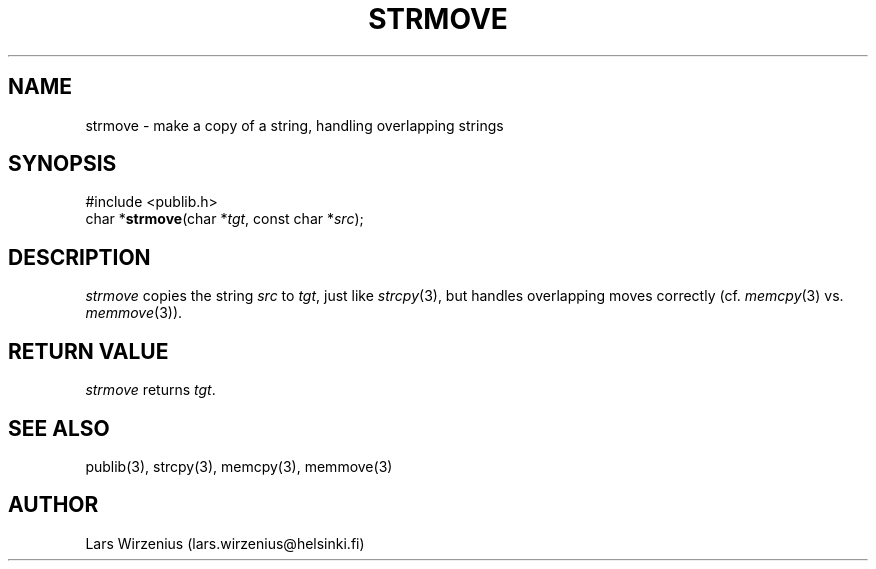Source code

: .\" part of publib
.\" "@(#)publib-strutil:$Id: strmove.3,v 1.1 1994/06/20 20:30:18 liw Exp $"
.\"
.TH STRMOVE 3 "C Programmer's Manual" Publib "C Programmer's Manual"
.SH NAME
strmove \- make a copy of a string, handling overlapping strings
.SH SYNOPSIS
.nf
#include <publib.h>
char *\fBstrmove\fR(char *\fItgt\fR, const char *\fIsrc\fR);
.SH DESCRIPTION
\fIstrmove\fR copies the string \fIsrc\fR to \fItgt\fR, just like
\fIstrcpy\fR(3), but handles overlapping moves correctly (cf. \fImemcpy\fR(3)
vs. \fImemmove\fR(3)).
.SH "RETURN VALUE"
\fIstrmove\fR returns \fItgt\fR.
.SH "SEE ALSO"
publib(3), strcpy(3), memcpy(3), memmove(3)
.SH AUTHOR
Lars Wirzenius (lars.wirzenius@helsinki.fi)
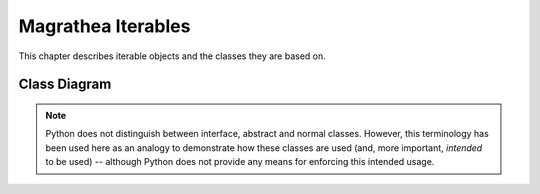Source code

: Magrathea Iterables
===================

This chapter describes iterable objects and the classes they are based on.


Class Diagram
-------------

.. note::

   Python does not distinguish between interface, abstract and normal classes. However, this terminology has
   been used here as an analogy to demonstrate how these classes are used (and, more important, *intended* to
   be used) -- although Python does not provide any means for enforcing this intended usage.

.. image:: /_static/uml/iterables.png
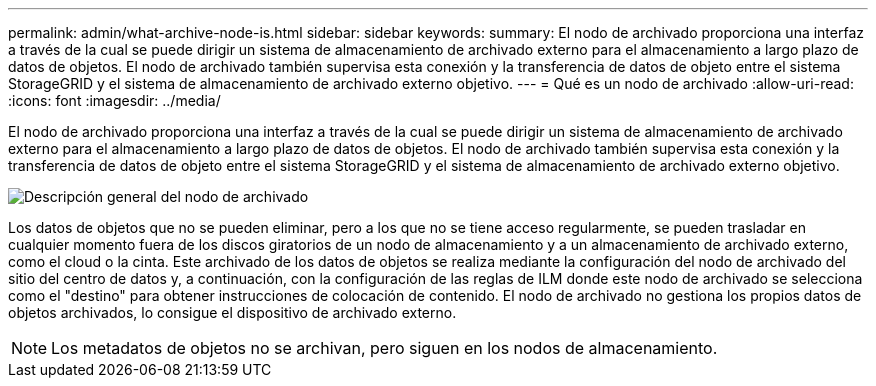 ---
permalink: admin/what-archive-node-is.html 
sidebar: sidebar 
keywords:  
summary: El nodo de archivado proporciona una interfaz a través de la cual se puede dirigir un sistema de almacenamiento de archivado externo para el almacenamiento a largo plazo de datos de objetos. El nodo de archivado también supervisa esta conexión y la transferencia de datos de objeto entre el sistema StorageGRID y el sistema de almacenamiento de archivado externo objetivo. 
---
= Qué es un nodo de archivado
:allow-uri-read: 
:icons: font
:imagesdir: ../media/


[role="lead"]
El nodo de archivado proporciona una interfaz a través de la cual se puede dirigir un sistema de almacenamiento de archivado externo para el almacenamiento a largo plazo de datos de objetos. El nodo de archivado también supervisa esta conexión y la transferencia de datos de objeto entre el sistema StorageGRID y el sistema de almacenamiento de archivado externo objetivo.

image::../media/archive_node.gif[Descripción general del nodo de archivado]

Los datos de objetos que no se pueden eliminar, pero a los que no se tiene acceso regularmente, se pueden trasladar en cualquier momento fuera de los discos giratorios de un nodo de almacenamiento y a un almacenamiento de archivado externo, como el cloud o la cinta. Este archivado de los datos de objetos se realiza mediante la configuración del nodo de archivado del sitio del centro de datos y, a continuación, con la configuración de las reglas de ILM donde este nodo de archivado se selecciona como el "destino" para obtener instrucciones de colocación de contenido. El nodo de archivado no gestiona los propios datos de objetos archivados, lo consigue el dispositivo de archivado externo.


NOTE: Los metadatos de objetos no se archivan, pero siguen en los nodos de almacenamiento.

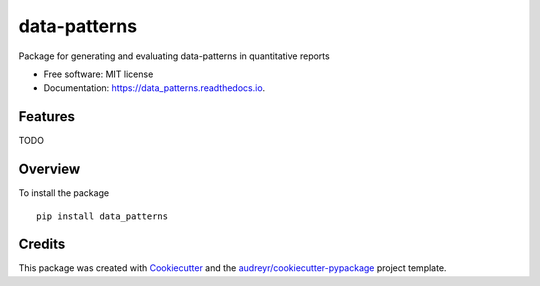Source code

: =============
data-patterns
=============


.. image:: https://img.shields.io/pypi/v/data_patterns.svg
        :target: https://pypi.python.org/pypi/data_patterns

.. image:: https://img.shields.io/travis/DeNederlandscheBank/data-patterns.svg
        :target: https://travis-ci.org/DeNederlandscheBank/data-patterns

.. image:: https://readthedocs.org/projects/data_patterns/badge/?version=latest
        :target: https://data_patterns.readthedocs.io/en/latest/?badge=latest
        :alt: Documentation Status




Package for generating and evaluating data-patterns in quantitative reports

* Free software: MIT license
* Documentation: https://data_patterns.readthedocs.io.


Features
--------

TODO

Overview
--------

To install the package

::

    pip install data_patterns
    



Credits
-------

This package was created with Cookiecutter_ and the `audreyr/cookiecutter-pypackage`_ project template.

.. _Cookiecutter: https://github.com/audreyr/cookiecutter
.. _`audreyr/cookiecutter-pypackage`: https://github.com/audreyr/cookiecutter-pypackage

* * * * *

§ **WHAT YOU NEED TO DO**: Using the entries above, extract exactly the lines from the one that contains "been used here" through the one that contains "image::../media/archive_node.gif[Descripción general del". Do not carry over any pictures.

§ **EXERCISE SOLUTION**:
   been used here as an analogy to demonstrate how these classes are used (and, more important, *intended* to
   be used) -- although Python does not provide any means for enforcing this intended usage.

.. image:: /_static/uml/iterables.png
 ---
permalink: admin/what-archive-node-is.html 
sidebar: sidebar 
keywords:  
summary: El nodo de archivado proporciona una interfaz a través de la cual se puede dirigir un sistema de almacenamiento de archivado externo para el almacenamiento a largo plazo de datos de objetos. El nodo de archivado también supervisa esta conexión y la transferencia de datos de objeto entre el sistema StorageGRID y el sistema de almacenamiento de archivado externo objetivo. 
---
= Qué es un nodo de archivado
:allow-uri-read: 
:icons: font
:imagesdir: ../media/


[role="lead"]
El nodo de archivado proporciona una interfaz a través de la cual se puede dirigir un sistema de almacenamiento de archivado externo para el almacenamiento a largo plazo de datos de objetos. El nodo de archivado también supervisa esta conexión y la transferencia de datos de objeto entre el sistema StorageGRID y el sistema de almacenamiento de archivado externo objetivo.

image::../media/archive_node.gif[Descripción general del nodo de archivado]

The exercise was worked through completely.